SOURCE EXTRACT
- Opening Delimiter -
To sample or not to sample... Part 4

This post continues "To sample or not to sample..."Part 1, Part 2, and Part 3. In Part 1, we looked at the general motivation for sampling. In Part 2, we looked at simple random sampling without replacement, the most common sampling technique. In Part 3, we looked at stratified sampling, which helps to ensure a representative sample. In this post, we focus on simple random sampling with replacement, which has the following characteristics:

records are selected at random, each with equal probability
each selected record is immediately available to be selected again in the same sample
a record can be selected multiple times
the population of records remains constant, i.e., none are excluded

One data mining technique that uses simple random sampling with replacement is bootstrap aggregating, also known as bagging. The technique involves combining the predictions of multiple models usually from the same algorithm within either classification or regression, e.g., classification decision trees. Each model is built from a different sample of the original dataset using simple random sampling with replacement. These samples are called bootstrap samples.
- Closing Delimiter -
Images of documents with their source code
- Opening Delimiter -
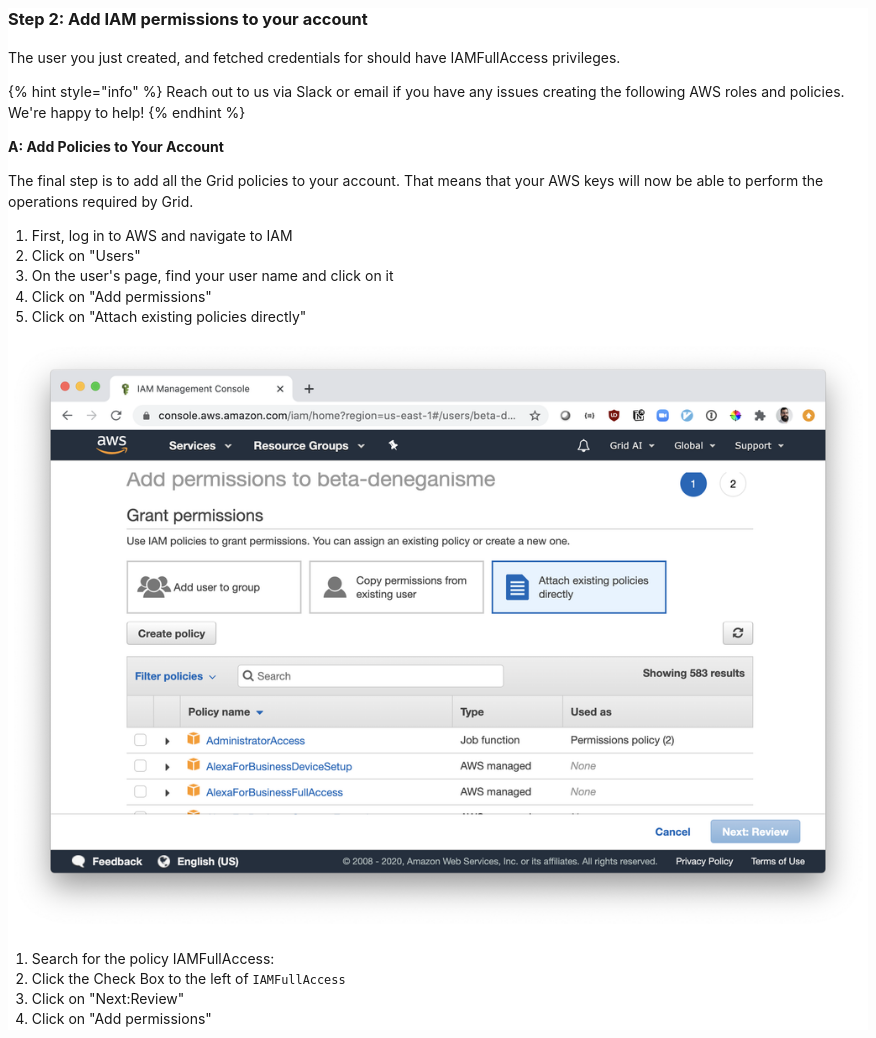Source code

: ### Step 2: Add IAM permissions to your account

The user you just created, and fetched credentials for should have IAMFullAccess privileges.

{% hint style="info" %}
Reach out to us via Slack or email if you have any issues creating the following AWS roles and policies. We're happy to help!
{% endhint %}

**A: Add Policies to Your Account**

The final step is to add all the Grid policies to your account. That means that your AWS keys will now be able to perform the operations required by Grid.

1. First, log in to AWS and navigate to IAM
2. Click on "Users"
3. On the user's page, find your user name and click on it
4. Click on "Add permissions"
5. Click on "Attach existing policies directly"

![Granting permissions to an user.](../../.gitbook/assets/image%20%2813%29.png)

1. Search for the policy IAMFullAccess:  
2. Click the Check Box to the left of `IAMFullAccess`
3. Click on "Next:Review"
4. Click on "Add permissions"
- Closing Delimiter -
ACTIVITY
From the post on sampling above, repeat word for word the passage that begins at the words "One data mining" and stops after the words "called bootstrap samples.".

TASK OUTPUT
One data mining technique that uses simple random sampling with replacement is bootstrap aggregating, also known as bagging. The technique involves combining the predictions of multiple models usually from the same algorithm within either classification or regression, e.g., classification decision trees. Each model is built from a different sample of the original dataset using simple random sampling with replacement. These samples are called bootstrap samples.